_ESTRATTO DEL DOCUMENTO_

Il Vertical Kilometer,  prova in salita di lunghezza variabile ma con dislivello fisso tra partenza ed arriva di 1.000 m.
Le gare di  Skayrunning si differenziano nettamente dalla corsa in montagna dove le prove raramente sopra i 2.000 con una lunghezza massima del tracciato che non supera i quindici chilometri.  I dislivelli possono raggiungere i 200 metri in salita per km in salita e 100 metri per km in discesa.
Nelle  gare di Skyrunning omologate dalla F.S.A. sono previsti lungo il percorso o nei pressi dei punti di ristoro dei cancelli dove sono posizionati dei commissari di gara che hanno il compito di controllare i tempi di passaggio dei partecipanti . L’atleta che raggiunge il controllo quando è scaduto il tempo massimo previsto ( il tempo limite per il passaggio ad ogni controllo ufficiale non deve mai essere superiore al 135% del tempo impiegato dal primo atleta giunto al controllo) viene estromesso dalla gara.  Lo spirito del regolamento è quello di rammentare ai partecipanti che le prestazioni di Skyrunning hanno come caratteristica tecnica dominante la velocità e, nello stesso tempo, di preservare la salute degli atleti che si dimostrano in quella giornata non idonei ad affrontare per intero la prova.
L’imperizia, la stanchezza fisica e la perdita di concentrazione sono, nella quasi totalità dei casi, le cause  degli infortuni in cui incorrono gli atleti in tali manifestazioni. Per tale ragione sono esclusi dalla competizione i corridori che non hanno esperienza alpinistica o non possono vantare una maratona chiusa in meno di 3h per gli uomini e 3h,30’ per le donne negli ultimi cinque anni.
Sono invece ammessi alla competizione coloro che hanno partecipato a corsi specifici ufficiali organizzati dalla F.S.A. o hanno concluso, entro il tempo limite una Skyrace.  
In una gara di skyrunning si assiste ad una continua variazione del percorso, si passa con estrema facilità dal terreno fangoso al nevaio d’alta quota, dai ghiaioni al sentiero classico di montagna.

_ELENCO DEI COMPITI_
A. Riporta il passo del testo sullo skyrunning compreso tra "L’imperizia, la stanchezza" e "classico di montagna.", estremi inclusi.
B. Secondo il testo sullo skyrunning, quale soglia non deve mai superare il tempo limite per il passaggio a ogni controllo ufficiale?
C. Prosegui per favore il testo sullo skyrunning a partire dalla sua ultima frase.

_INFORMAZIONI_
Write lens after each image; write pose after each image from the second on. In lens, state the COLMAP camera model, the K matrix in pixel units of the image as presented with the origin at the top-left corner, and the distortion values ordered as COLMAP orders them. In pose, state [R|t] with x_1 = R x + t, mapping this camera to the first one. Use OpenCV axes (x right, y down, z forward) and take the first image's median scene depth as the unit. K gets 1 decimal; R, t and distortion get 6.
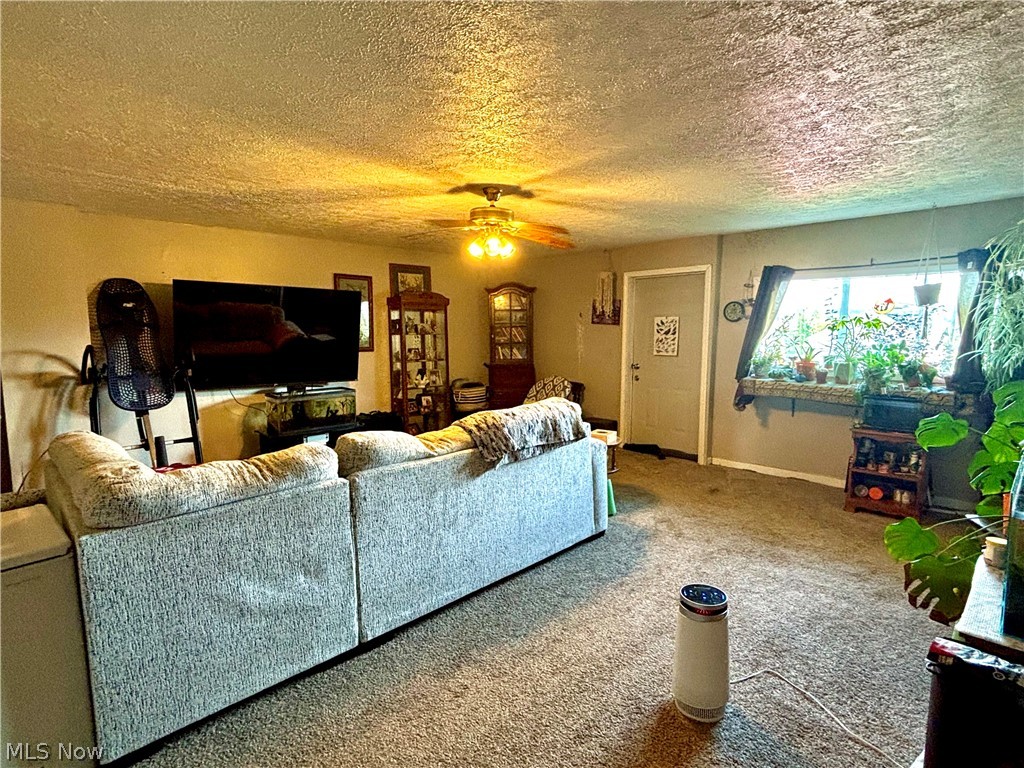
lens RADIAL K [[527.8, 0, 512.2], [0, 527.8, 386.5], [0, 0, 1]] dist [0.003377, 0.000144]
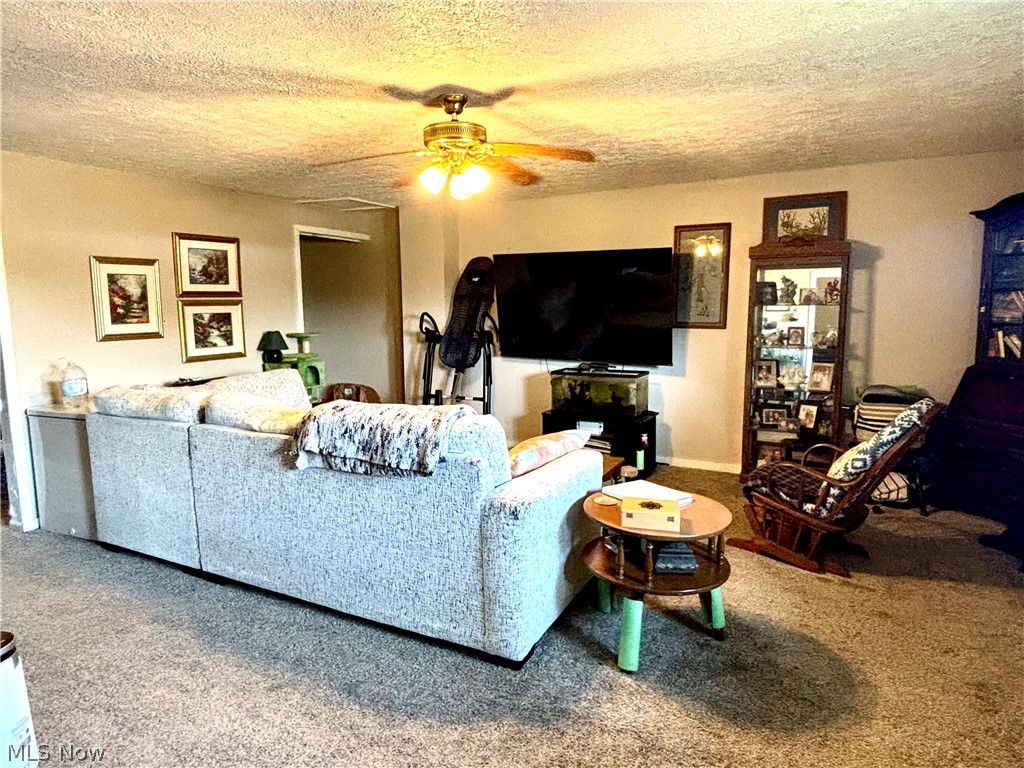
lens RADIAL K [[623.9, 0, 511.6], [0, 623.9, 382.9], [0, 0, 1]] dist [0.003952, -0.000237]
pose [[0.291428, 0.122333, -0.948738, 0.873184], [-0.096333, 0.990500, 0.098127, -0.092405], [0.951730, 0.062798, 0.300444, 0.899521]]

...

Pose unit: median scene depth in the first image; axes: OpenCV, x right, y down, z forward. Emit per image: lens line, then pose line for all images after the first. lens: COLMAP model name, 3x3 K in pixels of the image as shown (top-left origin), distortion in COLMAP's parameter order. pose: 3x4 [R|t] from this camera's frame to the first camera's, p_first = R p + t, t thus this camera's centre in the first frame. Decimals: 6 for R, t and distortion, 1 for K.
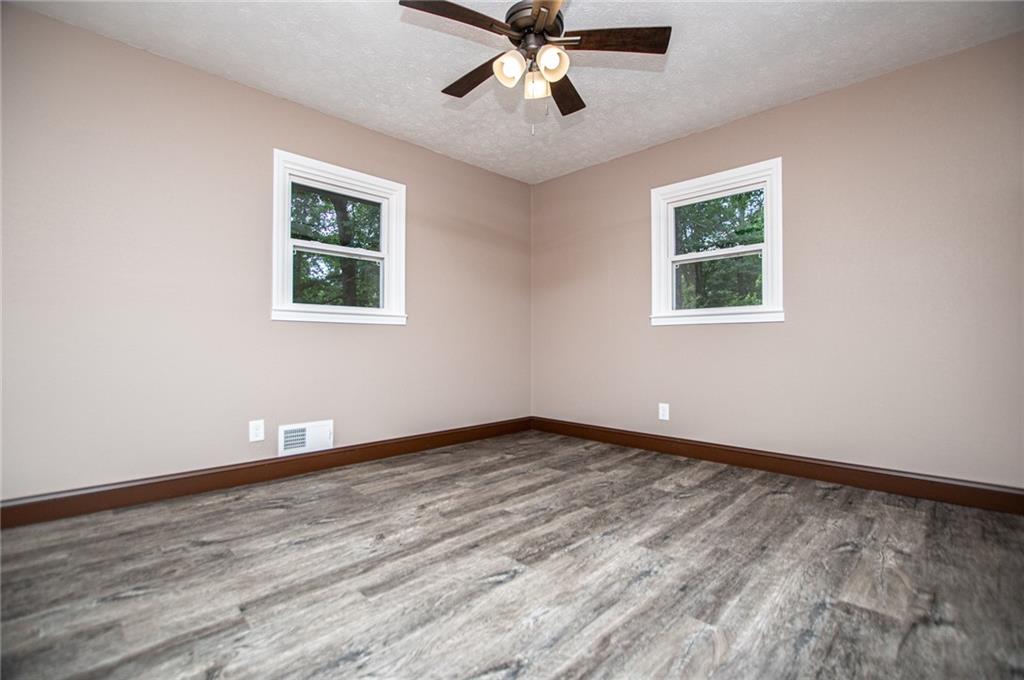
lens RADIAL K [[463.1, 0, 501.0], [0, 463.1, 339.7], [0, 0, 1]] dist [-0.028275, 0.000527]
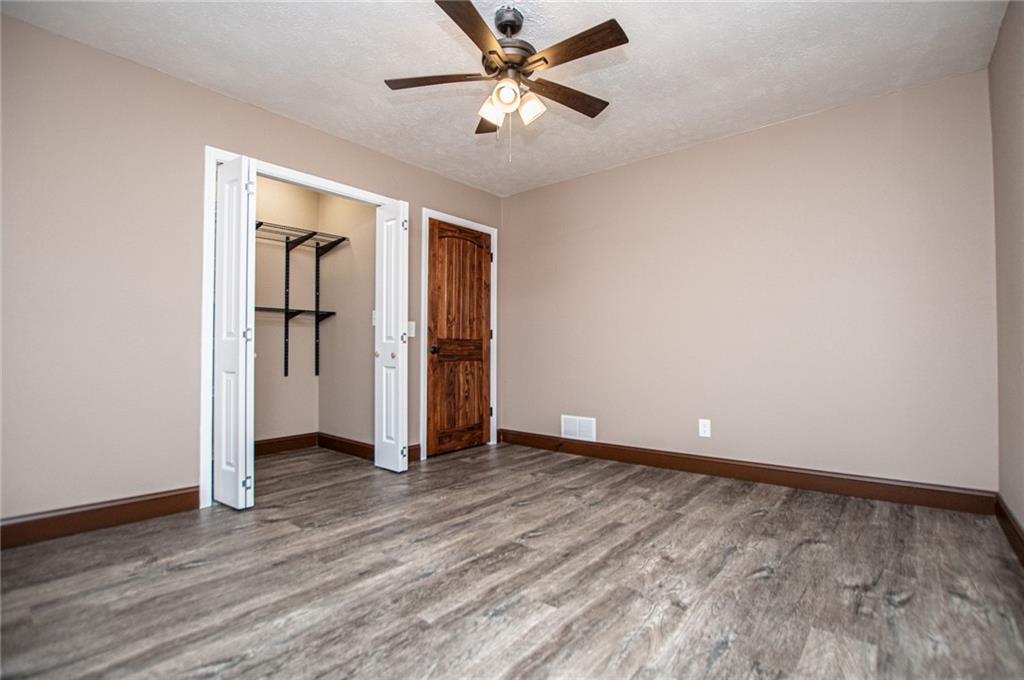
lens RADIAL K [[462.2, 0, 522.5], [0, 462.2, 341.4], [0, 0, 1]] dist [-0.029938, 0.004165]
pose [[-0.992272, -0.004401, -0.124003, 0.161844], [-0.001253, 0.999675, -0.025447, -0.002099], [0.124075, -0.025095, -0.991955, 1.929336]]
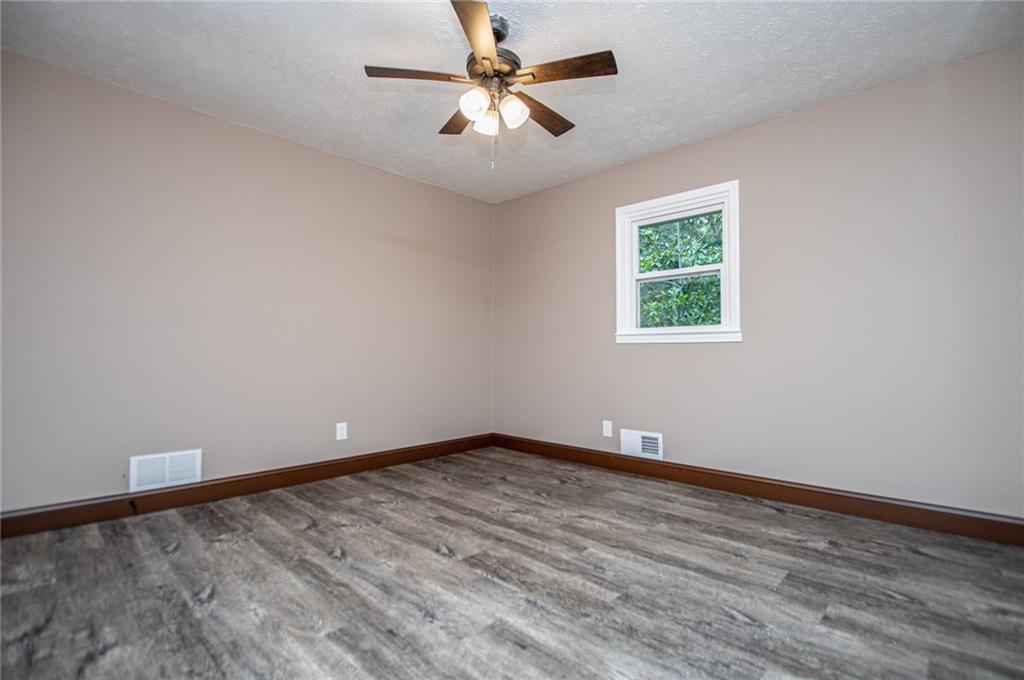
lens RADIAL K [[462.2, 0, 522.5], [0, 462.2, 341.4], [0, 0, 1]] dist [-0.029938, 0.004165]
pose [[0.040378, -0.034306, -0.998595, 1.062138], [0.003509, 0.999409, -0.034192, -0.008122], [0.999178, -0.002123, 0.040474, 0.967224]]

_RISPOSTE PER COMPITO_
A.
L’imperizia, la stanchezza fisica e la perdita di concentrazione sono, nella quasi totalità dei casi, le cause  degli infortuni in cui incorrono gli atleti in tali manifestazioni. Per tale ragione sono esclusi dalla competizione i corridori che non hanno esperienza alpinistica o non possono vantare una maratona chiusa in meno di 3h per gli uomini e 3h,30’ per le donne negli ultimi cinque anni.
Sono invece ammessi alla competizione coloro che hanno partecipato a corsi specifici ufficiali organizzati dalla F.S.A. o hanno concluso, entro il tempo limite una Skyrace.  
In una gara di skyrunning si assiste ad una continua variazione del percorso, si passa con estrema facilità dal terreno fangoso al nevaio d’alta quota, dai ghiaioni al sentiero classico di montagna.

B. Il 135% del tempo impiegato dal primo atleta giunto al controllo.

C.
Pertanto, alle  difficoltà rappresentate dall’altura, dalle pendenze e dalla lunghezza del tracciato, a rendere ancora più arduo l’impegno del corridore  vanno considerate anche le insidie del percorso, ed in particolare, “la scivolosità” e “le difficoltà naturali”.
Le difficoltà naturali sono rappresentate soprattutto  dagli ostacoli che rendono particolarmente discontinua l’azione di corsa. Alcuni ostacoli naturali possono definirsi “stabili” come ad esempio gli scalini, i tronchi d’albero o “instabili” se poggiati su terreni friabili o fangosi.
Dal punto di vista biomeccanico gli ostacoli naturali comportano un continuo cambio della frequenza  e della lunghezza del passo,  accompagnato da  altrettante  variazione  dell’appoggio del piede sul terreno, mentre sui percorsi fangosi e nevosi il piede tende a scivolare all’indietro durante la fase di spinta, rendendo meno efficiente l’appoggio.
E’ facile intuire come la modifica continua dell’azione di corsa comporta un dispendio energetico per chilometro maggiore rispetto alla corsa su terreno non accidentato. Una parziale compensazione  della maggiore spesa energetica viene offerta dai bastoncini da sci, ammessi per questo tipo di competizioni, che facilitano la ricerca dell’equilibrio e la spinta propulsiva in salita e nei tratti più scivolosi.
Gli atleti che meglio si adattano a questa specialità sono quelli che provengono dalla corsa in montagna, alpinismo, sci di fondo, ma anche chi abita in altura ed ha corso maratone e ultramaratone ha ottime possibilità di ben figurare in questa disciplina.
L’allenamento specifico per lo skyrunner dovrà prevedere   le cosiddette sedute di condizionamento  in quota; è indispensabile che almeno un microciclo della preparazione venga effettuato in altura  ed  i lunghissimi siano corsi ad altezze superiori ai 2.000 metri con un dislivello di almeno, mille, millecinquecento metri. Un atleta di elite non effettua meno di 2.500 - 3.000 meri di dislivello in salita nel corso di una settimana nella seconda e terza fase della preparazione.
Attraverso le sedute di condizionamento in quota è possibile limitare gli effetti dell’ipossia; in alta montagna si registra una riduzione sensibile della pressione atmosferica, e quindi  dello stesso ossigeno, con la conseguenza che diminuisce la diffusione  di questo gas nel sangue ed il  suo legame  con l’emoglobina (ipossia).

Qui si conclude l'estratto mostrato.